Exhibit 5.1

 

 

May 22, 2025

 

IR-Med, Inc.

ZHR Industrial Zone

Rosh Pina, Israel, 1231400

 

Re: Registration Statement on Form S-1

 

Ladies and Gentlemen:

 

We have acted as counsel to IR-Med, Inc., a Nevada corporation (the “Company”), in connection with the preparation and filing with the Securities and Exchange Commission (the “Commission”) pursuant to the Securities Act of 1933, as amended (the “Securities Act”), of a Registration Statement on Form S-1, as amended (the “Registration Statement”) pertaining to the registration and sale of up to 80,000,000 shares (the “Shares”) of common stock, $0.001 par value per share (the “Common Stock”) of the Company, from time to time, pursuant to an Equity Purchase Agreement (the “Purchase Agreement”), dated as of March 11, 2025, entered into by and between the Company and Williamsburg Venture Holdings, LLC.

 

We have examined signed copies of the Registration Statement and have also examined and relied upon minutes of meetings of the Board of Directors of the Company as provided to us by the Company, the Articles of Incorporation and By-Laws of the Company, each as restated and/or amended to date, and such other documents as we have deemed necessary for purposes of rendering the opinions hereinafter set forth.

 

In such examination, we have assumed the genuineness of all signatures, the legal capacity of natural persons, the authenticity of all items submitted to us as originals, the conformity with originals of all items submitted to us as copies, and the authenticity of the originals of such copies.
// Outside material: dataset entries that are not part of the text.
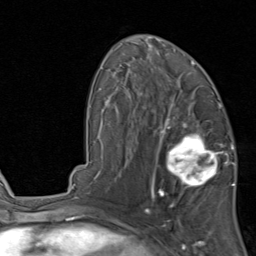
Breast MRI, one axial slice. Slice 50 of 80 in the series (ordered by position). Cropped to one breast. Dynamic contrast-enhanced series, time point 2 of 8 at this slice position (early post-contrast). 1.5 T. TE 1.7 ms, TR 4.5 ms. 2 mm slice thickness. 256 × 256 image matrix, field of view 180 × 180 mm. Female patient.
Outlined on this slice (semi-automatic segmentation, software-assisted and operator-edited):
- enhancing-tissue mask used for the functional tumour volume (all voxels passing the contrast-enhancement thresholds inside the analysis volume; usually the tumour): bounding box (x1, y1, x2, y2) in pixels: (154, 119, 231, 202)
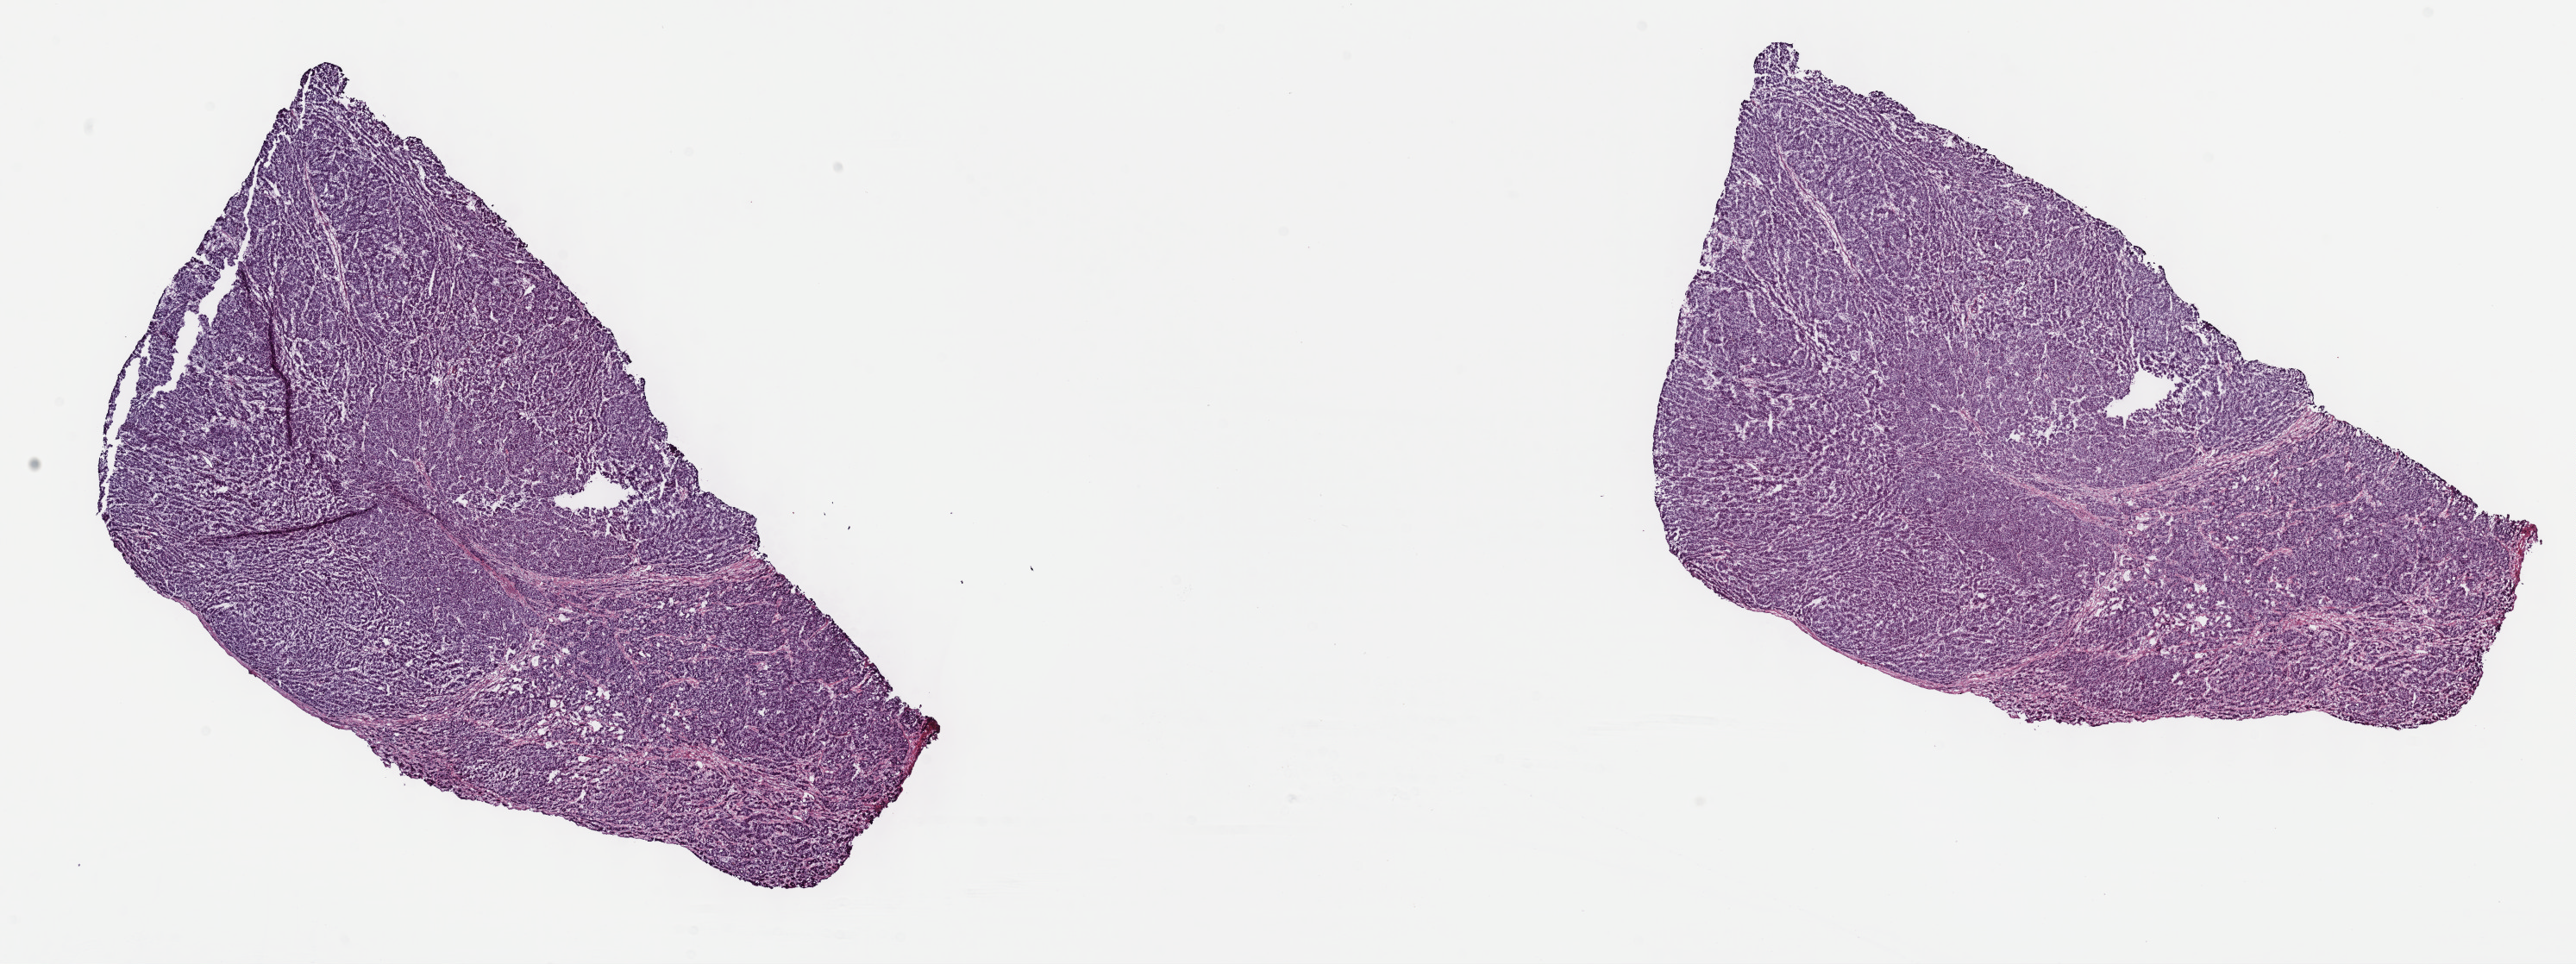
H&E-stained whole-slide image, whole scanned area (about 24.2 x 9.0 mm) shown as a low-resolution overview. Frozen section. Liver, primary tumour sample. Patient: male, age at initial diagnosis 38 years. Histologic grade: G2 (moderately differentiated). Composition of this section per pathologist review: tumour cells 85%, tumour nuclei 85%, normal cells 0%, stromal cells 15%, necrosis 0%. Inflammatory infiltration, as recorded: lymphocyte infiltration 2%, monocyte infiltration 1%, neutrophil infiltration 4%.
* histologic diagnosis: Hepatocellular carcinoma, NOS
* AJCC pathologic stage: I (6th edition)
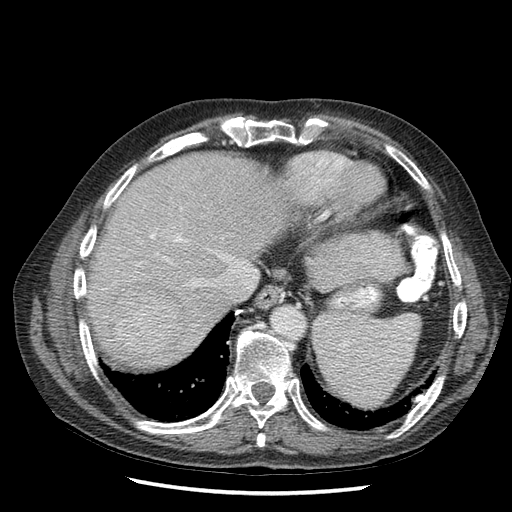
Contrast-enhanced abdominal CT (liver protocol), one axial slice; position 54 of 67 along the scan axis; reconstruction kernel STANDARD; 120 kVp; soft-tissue window (W 400 / L 40 HU); 2.5 mm slice thickness; 512 × 512 image matrix, field of view 360 × 360 mm. Case-level facts recorded for this patient, not image findings: diagnosis: hepatocellular carcinoma (patient treated with transarterial chemoembolisation; whether this scan precedes or follows treatment is not stated here); TNM stage (as recorded): Stage-I.
Structures marked on this image (semi-automatic segmentation, software-assisted and operator-edited):
- abdominal aorta: bounding box (x1, y1, x2, y2) in pixels: (273, 306, 304, 336)
- liver parenchyma outside the tumour (the mass and vessels are separate outlines, so this box may not span the whole liver): (88, 152, 288, 361)
- mass: (110, 285, 181, 360)
- portal vein: (135, 233, 156, 270)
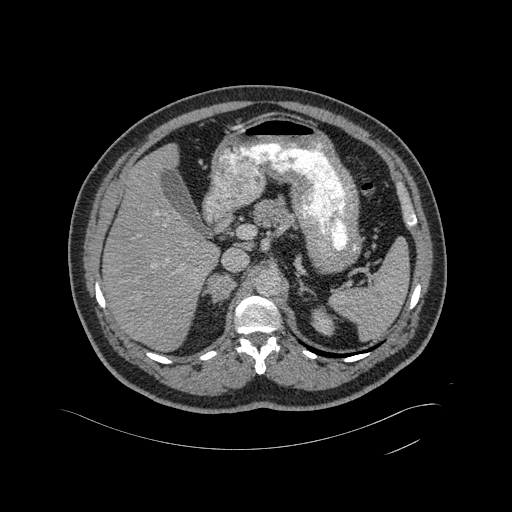
Contrast-enhanced abdominal CT, one axial slice. Position 318 of 433 along the scan axis. 120 kVp. Intravenous contrast given. Soft-tissue window (W 400 / L 40 HU). 2 mm slice thickness. 512 × 512 image matrix, field of view 500 × 500 mm. Patient: male, 56 years. From the clinical record (not read from this slice): diagnosis: adrenocortical carcinoma; tumour side: right adrenal; tumour size at pathology: 11.6 cm; Ki-67 index: 50 %; stage (as recorded): 3.
Annotated regions visible in this slice (semi-automatically segmented with operator editing):
- mass: bounding box [x1, y1, x2, y2] px = [208, 274, 235, 302]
As to any facts material to the opinions expressed herein that we did not independently establish or verify, we have relied upon statements and representations of officers and other representatives of the Company and public officials.

 

The opinions rendered herein are limited to the Nevada Revised State Statutes and the federal laws of the United States. For purposes of our opinion, we have examined an official compilation of “Title 7 - Business Associations; Securities; Commodities, Chapter - 78 - Private Corporations” of the Nevada Revised Statutes. Such examination was limited to the provisions of such statute only, and did not include any annotations or commentary related thereto. We do not purport to be experts on the laws of the State of Nevada and our opinion is based upon such limited experience.

 

Please note that we are opining only as to the matters expressly set forth herein, and no opinion should be inferred as to any other matters. This opinion is based upon currently existing statutes, rules, regulations and judicial decisions, as further limited above, and we disclaim any obligation to advise you of any change in any of these sources of law or subsequent legal or factual developments which might affect any matters or opinions set forth herein.

 

Based upon and subject to the foregoing, we are of the opinion that the Shares have been duly authorized for issuance and, when issued, delivered and paid for as provided in the Purchase Agreement, and as described in the Registration Statement, the Shares will be validly issued, fully paid and non-assessable. 

 

This opinion is rendered to you in connection with the Registration Statement. This opinion may not be relied upon for any other purpose, or furnished to, quoted or relied upon by any other person, firm or corporation for any purpose, without our prior written consent, except that (A) this opinion may be furnished or quoted to judicial or regulatory authorities having jurisdiction over you, and (B) this opinion may be relied upon by purchasers and holders of the Shares currently entitled to rely on it pursuant to applicable provisions of federal securities law.

 

We consent to the inclusion of this opinion as an exhibit to the Registration Statement and further consent to all references to us under the caption “Legal Matters” in the Registration Statement. In giving this consent, we do not admit that we are in the category of persons whose consent is required under Section 7 of the Securities Act or the rules and regulations of the Commission.